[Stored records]

Start of Block

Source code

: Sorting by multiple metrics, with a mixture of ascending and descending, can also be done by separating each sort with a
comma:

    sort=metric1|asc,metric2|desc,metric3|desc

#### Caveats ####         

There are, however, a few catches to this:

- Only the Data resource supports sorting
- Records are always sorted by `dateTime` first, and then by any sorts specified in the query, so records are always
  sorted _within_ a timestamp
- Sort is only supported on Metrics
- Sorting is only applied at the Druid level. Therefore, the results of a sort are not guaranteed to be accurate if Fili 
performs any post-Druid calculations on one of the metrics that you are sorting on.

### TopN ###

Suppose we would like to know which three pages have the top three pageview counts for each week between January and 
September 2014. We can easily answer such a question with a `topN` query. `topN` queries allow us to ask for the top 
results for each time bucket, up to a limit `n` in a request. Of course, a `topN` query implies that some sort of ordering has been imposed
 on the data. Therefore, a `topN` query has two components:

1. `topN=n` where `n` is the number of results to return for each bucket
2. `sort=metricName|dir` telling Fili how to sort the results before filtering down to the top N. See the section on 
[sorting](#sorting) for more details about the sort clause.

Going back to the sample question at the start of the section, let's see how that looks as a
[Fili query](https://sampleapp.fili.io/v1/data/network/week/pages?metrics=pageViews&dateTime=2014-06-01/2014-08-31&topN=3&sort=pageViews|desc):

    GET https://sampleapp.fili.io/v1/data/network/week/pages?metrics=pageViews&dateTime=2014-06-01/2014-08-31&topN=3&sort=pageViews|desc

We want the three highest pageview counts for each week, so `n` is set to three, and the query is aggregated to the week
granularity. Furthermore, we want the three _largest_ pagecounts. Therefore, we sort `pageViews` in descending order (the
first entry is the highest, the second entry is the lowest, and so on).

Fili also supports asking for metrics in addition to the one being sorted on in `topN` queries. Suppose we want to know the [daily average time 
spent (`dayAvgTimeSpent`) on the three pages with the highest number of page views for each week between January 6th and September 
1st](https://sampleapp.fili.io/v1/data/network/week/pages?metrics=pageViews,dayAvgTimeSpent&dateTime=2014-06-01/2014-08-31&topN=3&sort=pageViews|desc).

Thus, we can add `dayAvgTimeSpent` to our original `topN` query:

End of Block

▶ **What you need to do**
Repeat the data verbatim.

▶ **Solution below**
Source code

: Sorting by multiple metrics, with a mixture of ascending and descending, can also be done by separating each sort with a
comma:

    sort=metric1|asc,metric2|desc,metric3|desc

#### Caveats ####         

There are, however, a few catches to this:

- Only the Data resource supports sorting
- Records are always sorted by `dateTime` first, and then by any sorts specified in the query, so records are always
  sorted _within_ a timestamp
- Sort is only supported on Metrics
- Sorting is only applied at the Druid level. Therefore, the results of a sort are not guaranteed to be accurate if Fili 
performs any post-Druid calculations on one of the metrics that you are sorting on.

### TopN ###

Suppose we would like to know which three pages have the top three pageview counts for each week between January and 
September 2014. We can easily answer such a question with a `topN` query. `topN` queries allow us to ask for the top 
results for each time bucket, up to a limit `n` in a request. Of course, a `topN` query implies that some sort of ordering has been imposed
 on the data. Therefore, a `topN` query has two components:

1. `topN=n` where `n` is the number of results to return for each bucket
2. `sort=metricName|dir` telling Fili how to sort the results before filtering down to the top N. See the section on 
[sorting](#sorting) for more details about the sort clause.

Going back to the sample question at the start of the section, let's see how that looks as a
[Fili query](https://sampleapp.fili.io/v1/data/network/week/pages?metrics=pageViews&dateTime=2014-06-01/2014-08-31&topN=3&sort=pageViews|desc):

    GET https://sampleapp.fili.io/v1/data/network/week/pages?metrics=pageViews&dateTime=2014-06-01/2014-08-31&topN=3&sort=pageViews|desc

We want the three highest pageview counts for each week, so `n` is set to three, and the query is aggregated to the week
granularity. Furthermore, we want the three _largest_ pagecounts. Therefore, we sort `pageViews` in descending order (the
first entry is the highest, the second entry is the lowest, and so on).

Fili also supports asking for metrics in addition to the one being sorted on in `topN` queries. Suppose we want to know the [daily average time 
spent (`dayAvgTimeSpent`) on the three pages with the highest number of page views for each week between January 6th and September 
1st](https://sampleapp.fili.io/v1/data/network/week/pages?metrics=pageViews,dayAvgTimeSpent&dateTime=2014-06-01/2014-08-31&topN=3&sort=pageViews|desc).

Thus, we can add `dayAvgTimeSpent` to our original `topN` query:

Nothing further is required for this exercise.